Answer
$y + y' = 2t - 3$.
Work Step by Step
We wish to construct a differential equation all of whose solutions are asymptotic to the line $y = 2t - 5$ as $y \rightarrow \infty$.
$Solution$:
To solve this we work "backward" from the solution(s) to the differential equation.
That is, it is obvious that the graph $$y(t) = 2t - 5 + Ce^{-t}$$ $$\rightarrow 2t - 5,$$ as $t \rightarrow \infty$, $C$, an arbitrary constant.
We can use the function $e^t$ as an integrating factor in our soon to be obtained differential equation that will yield $$y(t) = 2t - 5 + Ce^{-t}$$ as a set of solutions.
That is, the equivalent equation, with $e^t$ as an integrating factor is $$e^t y(t) = e^t(2t - 5) + C.$$
Then to obtain a differential equation that will have these as solutions, we differentiate with respect to $t$:
$$\frac{d}{dt}(e^ty(t)) = e^t(2t - 5) + e^t \cdot 2.$$
Or $$e^t y + e^t y' = e^t(2t - 5) + 2e^t.$$
Since $e^t$ is an "integrating factor", we divide through by it obtaining $$y + y' = 2t - 3$$ as our differential equation.
$Checking$:
Do all the solutions to the differential equation $y + y' = 2t - 3$ approach the line $y = 2t - 5$ as $t\rightarrow \infty$ ?
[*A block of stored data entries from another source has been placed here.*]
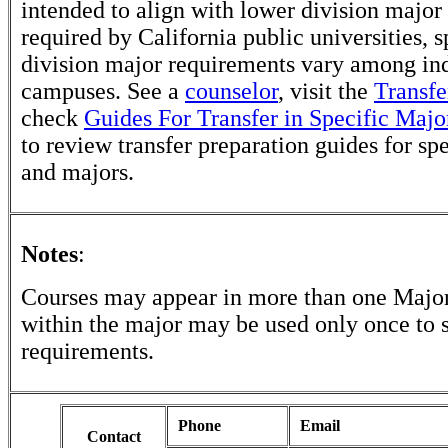
intended to align with lower division major
required by California public universities, s
division major requirements vary among in
campuses. See a
counselor
, visit the
Transfe
check
Guides For Transfer in Specific Majo
to review transfer preparation guides for sp
and majors.
Notes
:
Courses may appear in more than one Major
within the major may be used only once to s
requirements.
Phone
Email
Contact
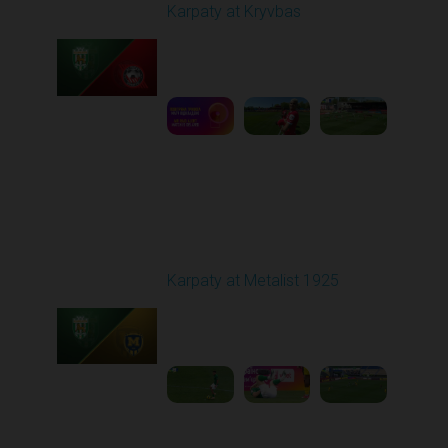
Karpaty at Kryvbas
Played - 5/8/2026 09:00
AM
1
5:58:52
Round 28
Karpaty at Metalist 1925
Played - 5/12/2026
02:00 PM
1
5:10:14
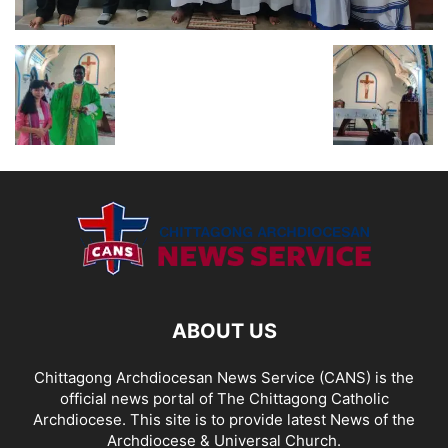
ABOUT US
Chittagong Archdiocesan News Service (CANS) is the
official news portal of The Chittagong Catholic
Archdiocese. This site is to provide latest News of the
Archdiocese & Universal Church.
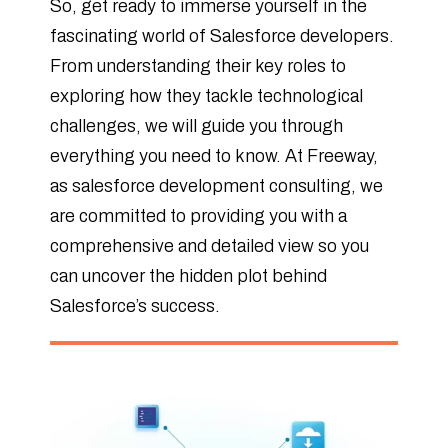
So, get ready to immerse yourself in the
fascinating world of Salesforce developers.
From understanding their key roles to
exploring how they tackle technological
challenges, we will guide you through
everything you need to know. At Freeway,
as salesforce development consulting, we
are committed to providing you with a
comprehensive and detailed view so you
can uncover the hidden plot behind
Salesforce’s success.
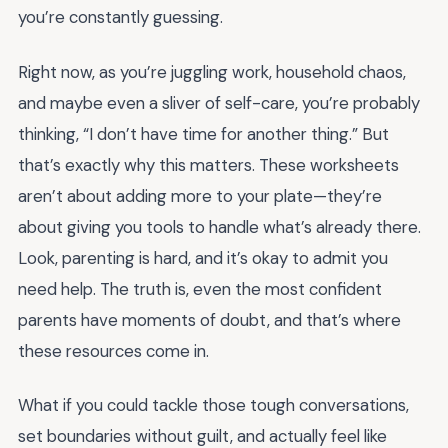
you’re constantly guessing.
Right now, as you’re juggling work, household chaos,
and maybe even a sliver of self-care, you’re probably
thinking, “I don’t have time for another thing.” But
that’s exactly why this matters. These worksheets
aren’t about adding more to your plate—they’re
about giving you tools to handle what’s already there.
Look, parenting is hard, and it’s okay to admit you
need help. The truth is, even the most confident
parents have moments of doubt, and that’s where
these resources come in.
What if you could tackle those tough conversations,
set boundaries without guilt, and actually feel like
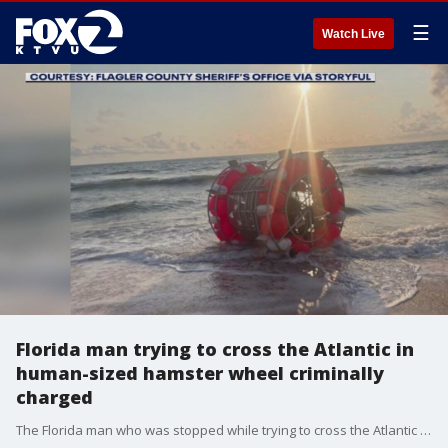
☰
Watch Live
Florida man trying to cross the Atlantic in
human-sized hamster wheel criminally
charged
The Florida man who was stopped while trying to cross the Atlantic in a human-sized hamster wheel is now facing federal criminal charges.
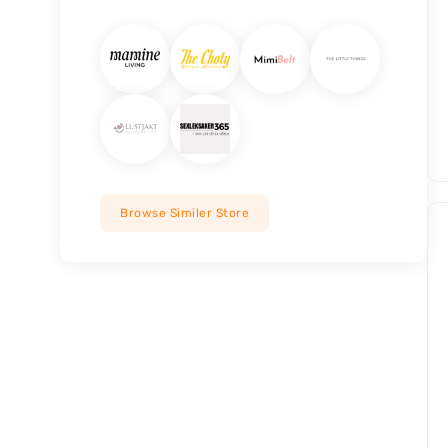
Browse Similer Store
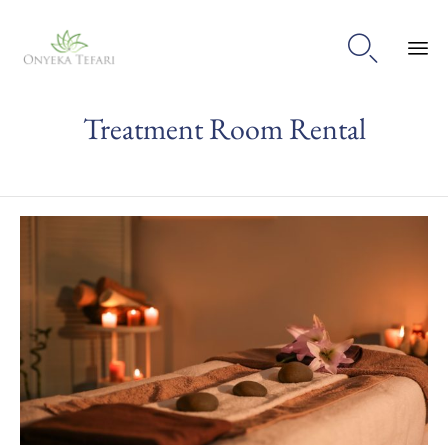

Sk
Treatment Room Rental
to
con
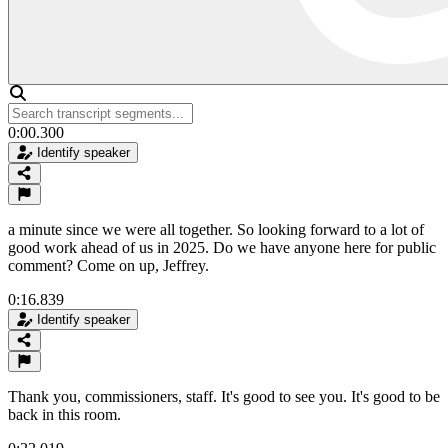
0:00.300
Identify speaker
a minute since we were all together. So looking forward to a lot of
good work ahead of us in 2025. Do we have anyone here for public
comment? Come on up, Jeffrey.
0:16.839
Identify speaker
Thank you, commissioners, staff. It's good to see you. It's good to be
back in this room.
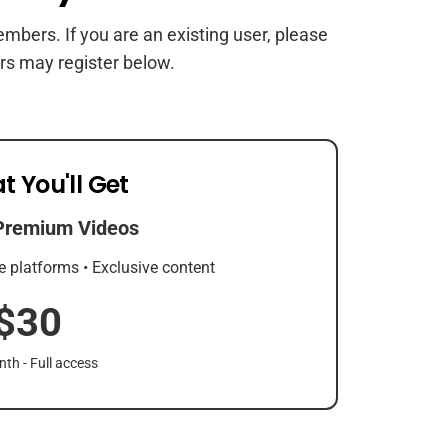
members. If you are an existing user, please
rs may register below.
t You'll Get
Premium Videos
e platforms • Exclusive content
$30
th - Full access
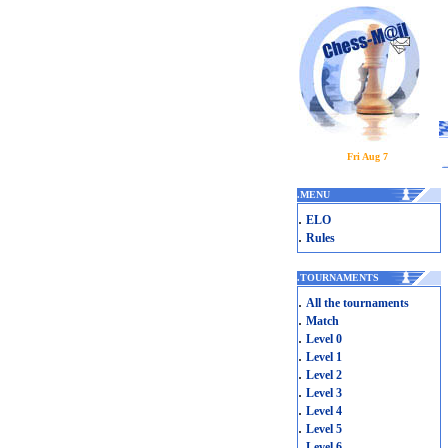
Fri Aug 7
.
MENU
.
ELO
.
Rules
.
TOURNAMENTS
.
All the tournaments
.
Match
.
Level 0
.
Level 1
.
Level 2
.
Level 3
.
Level 4
.
Level 5
.
Level 6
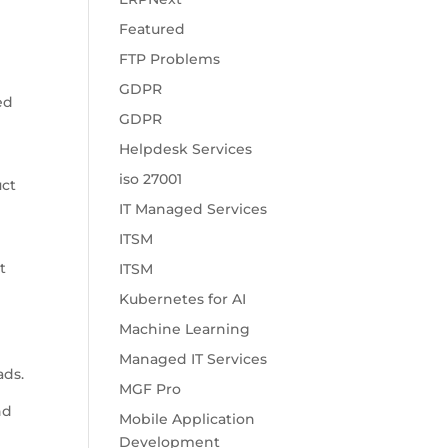
Featured
d
FTP Problems
GDPR
ed
GDPR
Helpdesk Services
iso 27001
uct
IT Managed Services
ITSM
t
ITSM
l
Kubernetes for AI
Machine Learning
Managed IT Services
ads.
MGF Pro
nd
Mobile Application
Development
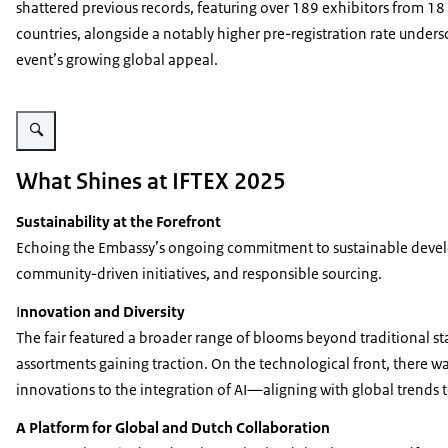
shattered previous records, featuring over 189 exhibitors from 18
countries, alongside a notably higher pre-registration rate unders
event’s growing global appeal.
Vergroot afbeelding IFTEX - image 2
What Shines at IFTEX 2025
Sustainability at the Forefront
Echoing the Embassy’s ongoing commitment to sustainable develop
community-driven initiatives, and responsible sourcing.
I
nnovation and Diversity
The fair featured a broader range of blooms beyond traditional st
assortments gaining traction. On the technological front, there wa
innovations to the integration of AI—aligning with global trends
A Platform for Global and Dutch Collaboration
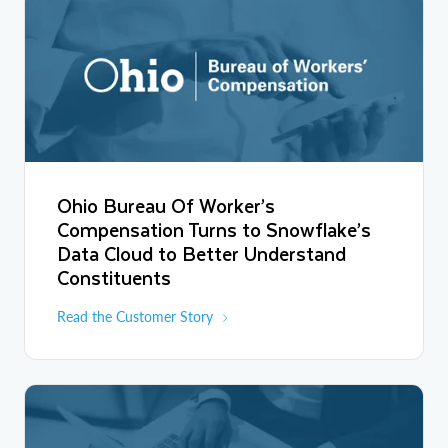
Ohio Bureau Of Worker’s
Compensation Turns to Snowflake’s
Data Cloud to Better Understand
Constituents
Read the Customer Story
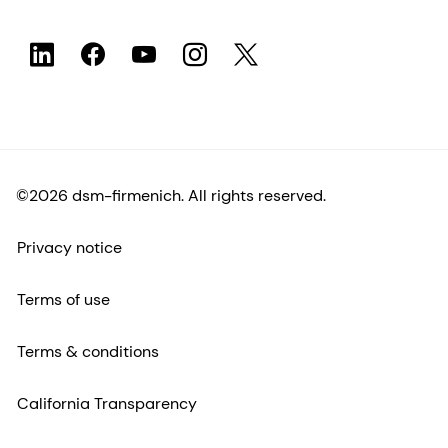
©2026 dsm-firmenich. All rights reserved.
Privacy notice
Terms of use
Terms & conditions
California Transparency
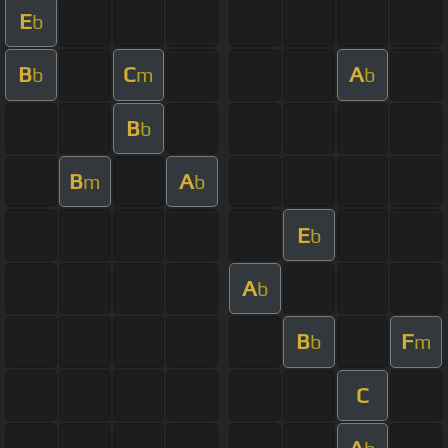
E
b
B
C
A
b
m
b
B
b
B
A
m
b
E
b
A
b
B
F
b
m
C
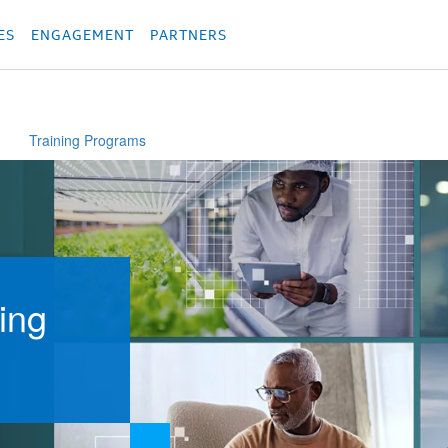
родукция
Các sản phẩm
Các sản phẩm
Các sản phẩm
Các sản phẩm
מוצרים
מוצ
ES
ENGAGEMENT
PARTNERS
Training Programs
ing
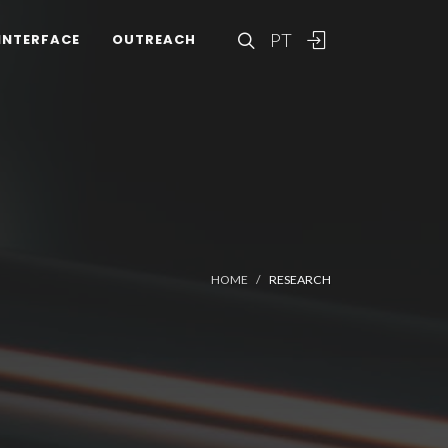
PT
INTERFACE
OUTREACH
HOME
RESEARCH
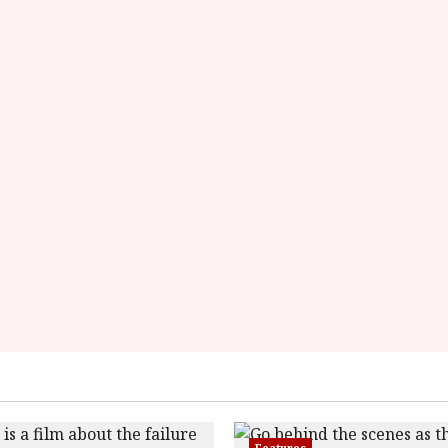
data-
rating='4'
data-
rater-
starsize='16'>
</div>
</span>
Features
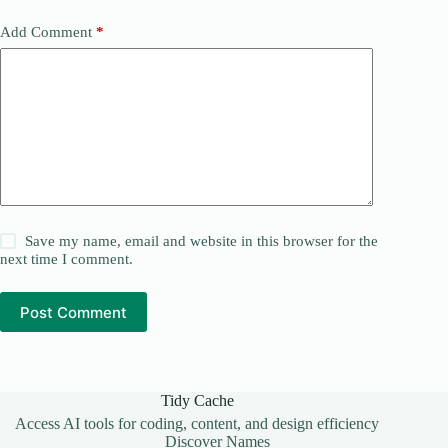
Add Comment
*
Save my name, email and website in this browser for the
next time I comment.
Post Comment
Tidy Cache
Access AI tools for coding, content, and design efficiency
Discover Names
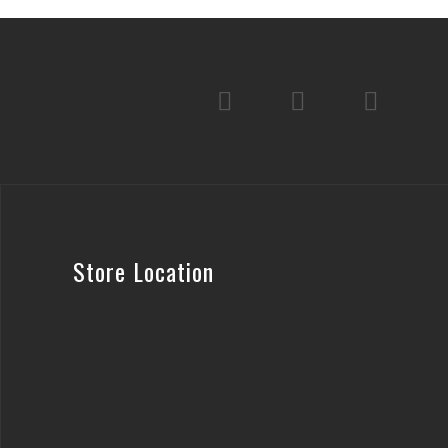
Store Location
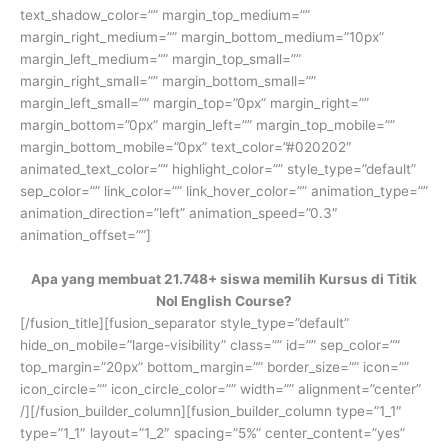
text_shadow_color=”” margin_top_medium=””
margin_right_medium=”” margin_bottom_medium=”10px”
margin_left_medium=”” margin_top_small=””
margin_right_small=”” margin_bottom_small=””
margin_left_small=”” margin_top=”0px” margin_right=””
margin_bottom=”0px” margin_left=”” margin_top_mobile=””
margin_bottom_mobile=”0px” text_color=”#020202″
animated_text_color=”” highlight_color=”” style_type=”default”
sep_color=”” link_color=”” link_hover_color=”” animation_type=””
animation_direction=”left” animation_speed=”0.3″
animation_offset=””]
Apa yang membuat 21.748+ siswa memilih Kursus di Titik
Nol English Course?
[/fusion_title][fusion_separator style_type=”default”
hide_on_mobile=”large-visibility” class=”” id=”” sep_color=””
top_margin=”20px” bottom_margin=”” border_size=”” icon=””
icon_circle=”” icon_circle_color=”” width=”” alignment=”center”
/][/fusion_builder_column][fusion_builder_column type=”1_1″
type=”1_1″ layout=”1_2″ spacing=”5%” center_content=”yes”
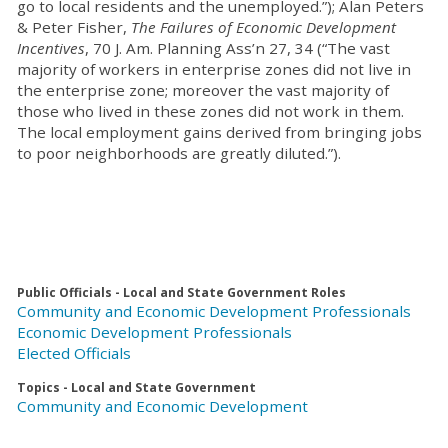
go to local residents and the unemployed.”); Alan Peters
& Peter Fisher,
The Failures of Economic Development
Incentives
, 70 J. Am. Planning Ass’n 27, 34 (“The vast
majority of workers in enterprise zones did not live in
the enterprise zone; moreover the vast majority of
those who lived in these zones did not work in them.
The local employment gains derived from bringing jobs
to poor neighborhoods are greatly diluted.”).
Public Officials - Local and State Government Roles
Community and Economic Development Professionals
Economic Development Professionals
Elected Officials
Topics - Local and State Government
Community and Economic Development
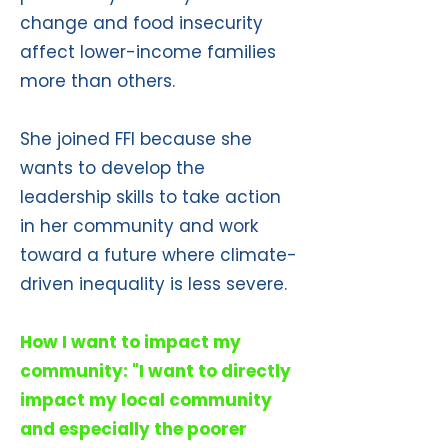
change and food insecurity
affect lower-income families
more than others.
She joined FFI because she
wants to develop the
leadership skills to take action
in her community and work
toward a future where climate-
driven inequality is less severe.
How I want to impact my
community: "I want to directly
impact my local community
and especially the poorer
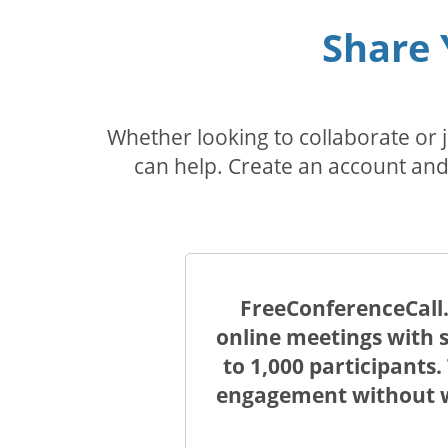
Share 
Whether looking to collaborate or
can help. Create an account and 
FreeConferenceCall.
online meetings with s
to 1,000 participants
engagement without wo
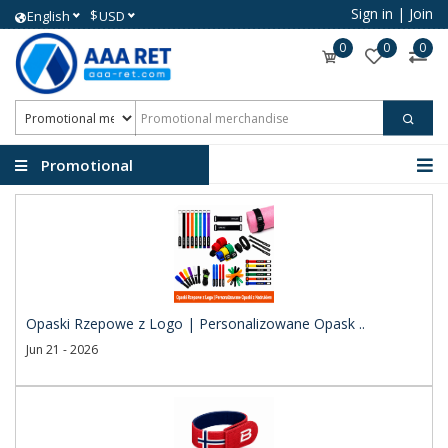
Sign in
|
Join
$
English
USD
0
0
0
Promotional
merchandise
Opaski Rzepowe z Logo | Personalizowane Opask ..
Jun 21 - 2026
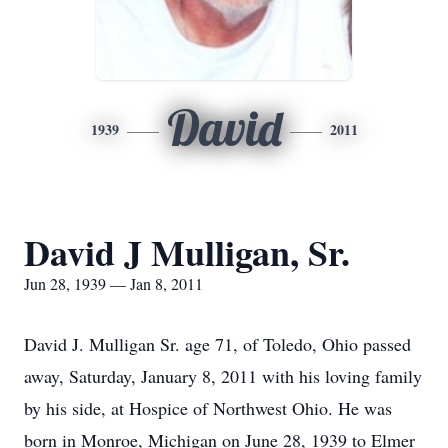
David
1939
2011
David J Mulligan, Sr.
Jun 28, 1939 — Jan 8, 2011
David J. Mulligan Sr. age 71, of Toledo, Ohio passed
away, Saturday, January 8, 2011 with his loving family
by his side, at Hospice of Northwest Ohio. He was
born in Monroe, Michigan on June 28, 1939 to Elmer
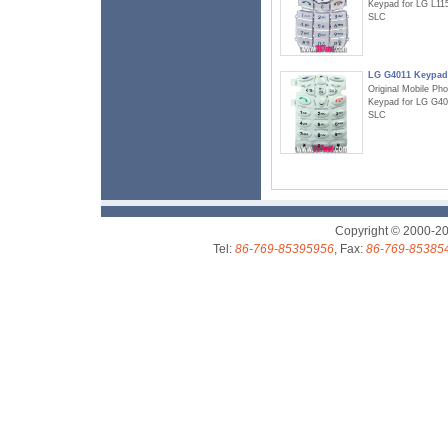
Keypad for LG L11
SLC
LG G4011 Keypad
Original Mobile Ph
Keypad for LG G40
SLC
Copyright © 2000-2
Tel:
86-769-85395956
, Fax:
86-769-85385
We must check that $$y(t) = 2t - 5 + Ce^{-t}$$ satisfies our differential equation, $y + y' = 2t - 3$. So, first off, differentiating our above constructed solution, we get: $$y'(t) = 2 - Ce^{-t}.$$
So then $$y + y' = (2t - 5 + Ce^{-t}) + (2 - Ce^{-t}) = 2t - 3,$$ as required. And, furthermore, $$y(t) = 2t - 5 + Ce^{-t}\rightarrow 2t - 5$$ as $t \rightarrow \infty$, as also required.